Friday, February 02, 2007

China supports genocide in Darfur



A couple of weeks ago, I went to see Nobel Laureate Wole Soyinka deliver a lecture in Claremont, CA: Deities for a Secular Dispensation. In the lecture, he acknowledged that while religion had been invoked for horrible atrocities, it may have been a restraining factor in human history. Perhaps without religion, the human species would have been even worse.

While I am plagued with concern over the role of religion in contemporary global politics, I thought of Wole Soyinka today when I heard that China is strengthening its economic ties with the genocidally criminal government of Sudan (see BBC article, “Chinese leader boosts Sudan ties”, from which the above image was taken).

The Sudanese government has committed unpardonable atrocities in Darfur, carrying out an ethnic cleansing that involves a religious dimension (just in case you thought I was letting religiously motivated murder off the hook). But for a major political and economic power like China to support such a regime is equally unpardonable. Of course, the Chinese government likewise has its own horrendous record of human rights abuses (consider, for example, the ways in which the Chinese government silences the dissent of its own people).

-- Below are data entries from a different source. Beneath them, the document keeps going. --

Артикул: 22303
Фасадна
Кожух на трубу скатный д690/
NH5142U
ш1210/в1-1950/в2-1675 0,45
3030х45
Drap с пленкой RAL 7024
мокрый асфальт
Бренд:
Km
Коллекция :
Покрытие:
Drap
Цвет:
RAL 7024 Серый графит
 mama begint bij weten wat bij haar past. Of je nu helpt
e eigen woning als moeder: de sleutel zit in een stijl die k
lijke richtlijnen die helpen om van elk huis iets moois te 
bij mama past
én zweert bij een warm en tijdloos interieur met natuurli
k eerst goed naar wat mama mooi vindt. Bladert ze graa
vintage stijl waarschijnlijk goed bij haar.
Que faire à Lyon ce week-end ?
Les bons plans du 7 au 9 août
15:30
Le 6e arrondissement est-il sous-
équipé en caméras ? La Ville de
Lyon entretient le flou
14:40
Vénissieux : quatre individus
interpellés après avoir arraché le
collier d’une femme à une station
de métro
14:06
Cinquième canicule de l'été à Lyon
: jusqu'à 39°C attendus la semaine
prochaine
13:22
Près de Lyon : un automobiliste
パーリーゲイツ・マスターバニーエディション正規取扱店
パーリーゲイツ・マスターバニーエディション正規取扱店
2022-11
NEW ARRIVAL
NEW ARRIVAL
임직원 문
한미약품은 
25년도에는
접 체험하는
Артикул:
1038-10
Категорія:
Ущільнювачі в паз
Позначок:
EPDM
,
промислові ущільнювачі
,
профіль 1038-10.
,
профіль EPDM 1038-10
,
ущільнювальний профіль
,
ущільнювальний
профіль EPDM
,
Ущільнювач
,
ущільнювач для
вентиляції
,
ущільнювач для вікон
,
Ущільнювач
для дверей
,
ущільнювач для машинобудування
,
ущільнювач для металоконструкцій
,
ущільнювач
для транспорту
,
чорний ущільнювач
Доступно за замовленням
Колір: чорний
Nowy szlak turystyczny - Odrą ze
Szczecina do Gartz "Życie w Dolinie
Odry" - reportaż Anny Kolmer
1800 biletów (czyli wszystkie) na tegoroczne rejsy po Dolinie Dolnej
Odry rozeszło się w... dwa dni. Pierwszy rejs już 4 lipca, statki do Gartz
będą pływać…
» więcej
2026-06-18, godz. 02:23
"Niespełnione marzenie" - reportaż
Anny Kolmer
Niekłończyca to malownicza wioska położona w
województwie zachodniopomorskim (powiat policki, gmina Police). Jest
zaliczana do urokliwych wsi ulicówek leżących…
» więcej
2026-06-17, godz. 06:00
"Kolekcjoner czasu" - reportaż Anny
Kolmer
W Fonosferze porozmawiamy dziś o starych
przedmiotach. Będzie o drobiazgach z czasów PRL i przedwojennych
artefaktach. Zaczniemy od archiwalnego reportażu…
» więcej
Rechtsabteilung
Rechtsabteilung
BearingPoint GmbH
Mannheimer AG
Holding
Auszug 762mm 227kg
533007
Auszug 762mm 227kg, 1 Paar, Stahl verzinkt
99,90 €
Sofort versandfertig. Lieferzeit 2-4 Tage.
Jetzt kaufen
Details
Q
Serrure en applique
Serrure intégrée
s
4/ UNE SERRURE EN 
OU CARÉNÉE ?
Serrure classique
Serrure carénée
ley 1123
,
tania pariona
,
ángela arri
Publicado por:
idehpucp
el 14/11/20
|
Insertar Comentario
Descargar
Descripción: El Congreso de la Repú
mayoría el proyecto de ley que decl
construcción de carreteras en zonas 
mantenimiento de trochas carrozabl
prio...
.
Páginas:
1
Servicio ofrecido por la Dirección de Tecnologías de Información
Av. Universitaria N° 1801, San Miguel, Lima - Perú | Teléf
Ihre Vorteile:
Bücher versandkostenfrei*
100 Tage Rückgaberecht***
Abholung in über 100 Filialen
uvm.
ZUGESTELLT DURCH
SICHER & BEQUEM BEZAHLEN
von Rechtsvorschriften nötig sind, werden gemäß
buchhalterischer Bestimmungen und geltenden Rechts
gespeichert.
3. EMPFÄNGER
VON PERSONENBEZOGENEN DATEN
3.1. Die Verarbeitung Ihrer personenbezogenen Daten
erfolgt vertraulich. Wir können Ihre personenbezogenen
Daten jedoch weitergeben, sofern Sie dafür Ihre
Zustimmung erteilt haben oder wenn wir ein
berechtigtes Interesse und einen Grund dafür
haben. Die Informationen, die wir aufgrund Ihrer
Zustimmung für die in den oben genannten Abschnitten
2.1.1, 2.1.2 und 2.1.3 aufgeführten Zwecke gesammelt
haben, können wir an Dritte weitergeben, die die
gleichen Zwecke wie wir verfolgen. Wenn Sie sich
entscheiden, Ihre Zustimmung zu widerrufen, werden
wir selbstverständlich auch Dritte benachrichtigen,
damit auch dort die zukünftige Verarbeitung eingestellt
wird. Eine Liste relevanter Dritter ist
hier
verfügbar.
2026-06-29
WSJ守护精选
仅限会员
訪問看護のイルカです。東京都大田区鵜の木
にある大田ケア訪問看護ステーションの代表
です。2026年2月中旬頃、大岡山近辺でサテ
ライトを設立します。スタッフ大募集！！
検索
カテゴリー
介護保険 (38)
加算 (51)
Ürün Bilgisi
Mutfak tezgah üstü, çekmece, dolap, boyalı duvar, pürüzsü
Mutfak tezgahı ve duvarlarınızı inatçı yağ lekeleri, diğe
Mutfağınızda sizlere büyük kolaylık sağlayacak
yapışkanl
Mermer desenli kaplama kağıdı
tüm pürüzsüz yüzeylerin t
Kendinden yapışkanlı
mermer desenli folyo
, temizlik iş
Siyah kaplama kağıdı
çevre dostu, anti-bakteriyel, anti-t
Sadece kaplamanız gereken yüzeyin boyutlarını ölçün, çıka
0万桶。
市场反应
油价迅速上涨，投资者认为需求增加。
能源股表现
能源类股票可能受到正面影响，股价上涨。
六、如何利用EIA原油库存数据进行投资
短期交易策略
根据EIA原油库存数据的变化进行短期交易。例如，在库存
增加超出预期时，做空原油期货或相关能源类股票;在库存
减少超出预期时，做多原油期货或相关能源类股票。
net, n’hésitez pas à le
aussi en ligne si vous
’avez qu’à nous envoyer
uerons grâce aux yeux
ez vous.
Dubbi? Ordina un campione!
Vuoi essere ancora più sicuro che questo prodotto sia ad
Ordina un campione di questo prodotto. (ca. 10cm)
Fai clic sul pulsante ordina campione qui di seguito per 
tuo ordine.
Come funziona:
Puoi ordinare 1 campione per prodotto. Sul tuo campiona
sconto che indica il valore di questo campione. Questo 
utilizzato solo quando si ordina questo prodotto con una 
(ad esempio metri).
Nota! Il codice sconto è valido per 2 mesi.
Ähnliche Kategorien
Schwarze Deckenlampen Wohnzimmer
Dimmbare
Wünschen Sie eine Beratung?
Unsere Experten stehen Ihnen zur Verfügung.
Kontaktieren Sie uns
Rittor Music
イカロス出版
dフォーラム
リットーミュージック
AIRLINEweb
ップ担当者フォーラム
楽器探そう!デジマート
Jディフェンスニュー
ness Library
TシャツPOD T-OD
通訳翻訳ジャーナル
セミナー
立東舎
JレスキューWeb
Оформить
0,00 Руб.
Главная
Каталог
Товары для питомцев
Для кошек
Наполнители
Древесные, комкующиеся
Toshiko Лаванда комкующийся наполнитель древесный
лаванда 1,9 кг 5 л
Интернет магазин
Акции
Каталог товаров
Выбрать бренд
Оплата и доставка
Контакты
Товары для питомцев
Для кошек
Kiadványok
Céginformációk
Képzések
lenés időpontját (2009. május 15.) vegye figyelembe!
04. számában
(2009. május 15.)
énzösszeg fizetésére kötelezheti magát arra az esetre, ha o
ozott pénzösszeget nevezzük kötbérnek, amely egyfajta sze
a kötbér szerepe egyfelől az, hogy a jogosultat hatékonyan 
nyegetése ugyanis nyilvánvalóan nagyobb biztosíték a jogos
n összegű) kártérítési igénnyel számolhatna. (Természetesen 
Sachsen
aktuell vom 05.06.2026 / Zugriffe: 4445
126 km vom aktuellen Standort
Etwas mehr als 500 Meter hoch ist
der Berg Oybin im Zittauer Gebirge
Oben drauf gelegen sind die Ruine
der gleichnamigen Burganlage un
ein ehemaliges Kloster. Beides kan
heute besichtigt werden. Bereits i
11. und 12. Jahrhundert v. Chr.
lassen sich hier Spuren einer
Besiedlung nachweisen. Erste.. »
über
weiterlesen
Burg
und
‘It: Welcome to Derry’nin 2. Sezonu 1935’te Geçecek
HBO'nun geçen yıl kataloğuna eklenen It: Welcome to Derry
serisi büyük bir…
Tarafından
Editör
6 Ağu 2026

Yet this decision on China’s part combined with its own history of human rights abuse does remind us of the need for universally accepted (and enforced) ethical standards for the treatment of all human beings (something the USA would benefit from having as well). What would be remarkable in the real adoption of universal ethical standards like the Universal Declaration of Human Rights is the decreased emphasis on national boundaries in dictating the application of such universally recognized standards. I know this is a complex issue, and I don’t mean to talk about it overly simplistically. Yet we as citizens of the world are over a half-century too late. We should already have recognized the universal appeal of truly adopting these standards.

In cases like China economically supporting the Sudan, or the USA economically supporting apartheid South Africa under Reagan, one can recognize that the lack of any ideology higher than nationalism is indeed the problem. In both cases, these decisions were not made for the good of Communism or the good of Christianity (although one cannot deny the atrocities committed in the names of both); they were made purely for the economic and political power of the nation. Nationalism has often colluded with what it likes from a particular religion or ideology in perpetrating horrific violence. Yet as dangerous as fundamentalist religious and/or ideological views have been and continue to be for the world, perhaps it is unchecked nationalism that still poses the gravest danger to the future of humanity.